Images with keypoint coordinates
^^^^
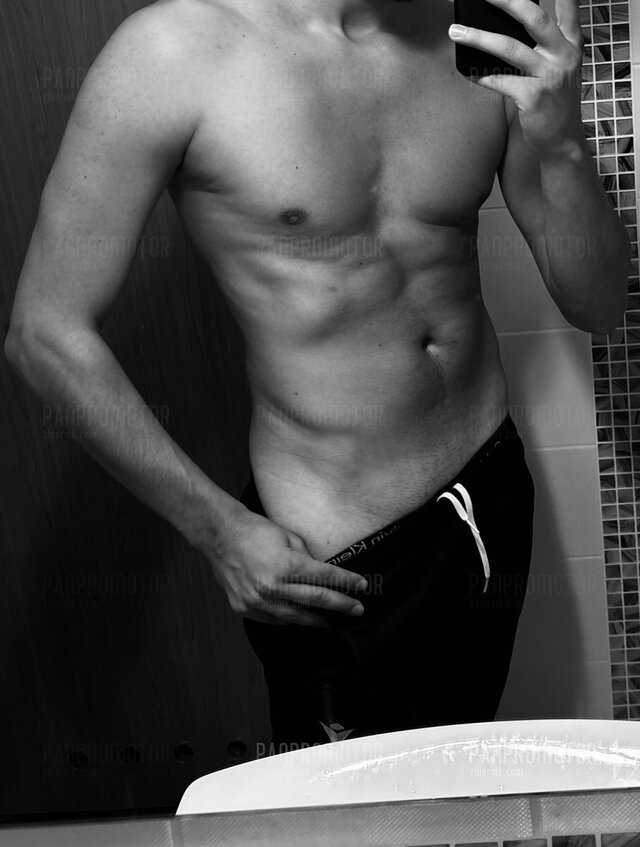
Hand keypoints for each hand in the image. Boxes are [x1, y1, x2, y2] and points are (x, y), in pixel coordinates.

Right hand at [200, 504, 367, 625]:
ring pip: (295, 617)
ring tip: (331, 620)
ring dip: (317, 619)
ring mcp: (256, 601)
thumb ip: (307, 559)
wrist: (219, 535)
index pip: (325, 577)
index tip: (362, 586)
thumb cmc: (255, 531)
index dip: (346, 582)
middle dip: (340, 605)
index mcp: (286, 565)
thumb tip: (324, 575)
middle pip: (316, 601)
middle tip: (357, 609)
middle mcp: (272, 587)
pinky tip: (300, 616)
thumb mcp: (289, 538)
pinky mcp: (244, 608)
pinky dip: (289, 618)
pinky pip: (274, 619)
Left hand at [449, 0, 584, 159]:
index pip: (568, 10)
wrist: (563, 141)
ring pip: (510, 48)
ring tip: (456, 31)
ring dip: (479, 38)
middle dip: (507, 1)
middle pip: (534, 18)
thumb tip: (507, 31)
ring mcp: (549, 76)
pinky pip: (501, 81)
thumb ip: (545, 48)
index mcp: (571, 45)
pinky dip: (483, 77)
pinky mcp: (534, 97)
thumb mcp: (561, 70)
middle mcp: (563, 56)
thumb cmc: (555, 104)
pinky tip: (470, 74)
^^^^
TASK ITEM
Hand back the exact lines from the start of the entries to the line with "ring tip: (456, 31)", both ends kept and pictures left out.

REPLY TO THE EXERCISE
Hand keypoints for each hand in the image. Boxes are [x1, y1, x2, y2] and points are (x, y), in pixel coordinates.

Right hand at [200, 504, 367, 625]:
ring pip: (295, 617)
ring tip: (331, 620)
ring dip: (317, 619)
ring mcp: (256, 601)
thumb ip: (307, 559)
wrist: (219, 535)
index pip: (325, 577)
index tip: (362, 586)
thumb cmc: (255, 531)
index dip: (346, 582)
middle dip: (340, 605)
index mcp: (286, 565)
thumb tip: (324, 575)
middle pip: (316, 601)
middle tip: (357, 609)
middle mcp: (272, 587)
pinky tip: (300, 616)
thumb mcp: (289, 538)
pinky mcp: (244, 608)
pinky dip: (289, 618)
pinky pip: (274, 619)
Left hand at [449, 0, 584, 159]:
index pip: (568, 10)
wrist: (563, 141)
ring pip: (510, 48)
ring tip: (456, 31)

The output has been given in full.